What a Particle Accelerator Revealed in Solid-State Batteries

Fast-moving X-ray beams offer a window into solid-state battery failure mechanisms.

Tech Insights Nov 18, 2024 by Shannon Cuthrell

Oak Ridge National Laboratory (ORNL) is testing a solid-state battery formulation by running it through a high-energy particle accelerator to reveal potential failure mechanisms. These insights will inform the development of longer-lasting sodium electrolytes to support the renewable energy transition.

ORNL’s battery transfers sodium ions through a compact solid electrolyte, unlike conventional lithium-ion batteries that store and discharge energy with a liquid or gel electrolyte.

Sodium-metal solid-state batteries offer higher energy density, safer thermal management, and a longer cycle life than their lithium-based counterparts.
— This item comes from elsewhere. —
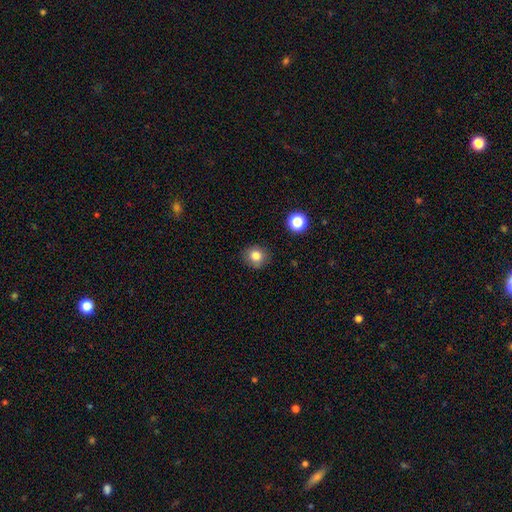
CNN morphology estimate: type=smooth (82%); roundness=round (86%); merging=none (87%).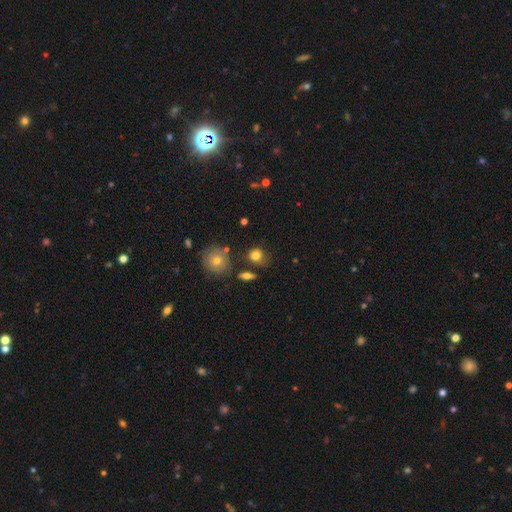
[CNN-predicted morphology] The model was most divided on "how rounded": round: 71%, in between: 27%, cigar-shaped: 2%. More confident: smooth or featured — smooth (78%); merging — none (67%).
Sodium (Na) electrolytes also unlock 15% higher conductivity and 14% higher diffusivity, with better ion transport properties.

The ORNL researchers selected Na superionic conductor (NaSICON) materials for their solid-state battery. NaSICONs have a crystalline structure with two Na sites for efficient ion transport. These materials offer increased room-temperature ionic conductivity and electrochemical stability—two essential advantages for energy storage applications.

Experiments at Argonne National Laboratory’s Illinois-based Advanced Photon Source facility unlocked an atomic-level view of the battery’s internal mechanics. The facility hosts X-ray light sources that send electrons through a storage ring traveling near the speed of light.

ORNL’s battery manufacturing facility. Image used courtesy of ORNL

A Highly Conductive Solid-State Battery

In previous research, the ORNL team aimed to boost NaSICON materials’ ionic stability and conductivity through doping, composite anode design, and interface regulation. They developed a Na symmetric cell featuring a titanium-doped Na₃Zr₂Si₂PO₁₂ (Ti-NZSP) solid electrolyte. An Advanced Science study last year demonstrated the battery’s improved surface stability, ionic conductivity, and critical current density.

The team selected a Na hard carbon configuration for the battery’s anode compartment, introducing tailored dopants into the NaSICON-type NZSP solid electrolyte membrane. TiO₂ doping provided a more densely packed pellet with a distributed porous structure to support improved ionic conductivity and critical current density. Tests also demonstrated stable cycling performance, offering reversible capacities based on various Na storage mechanisms.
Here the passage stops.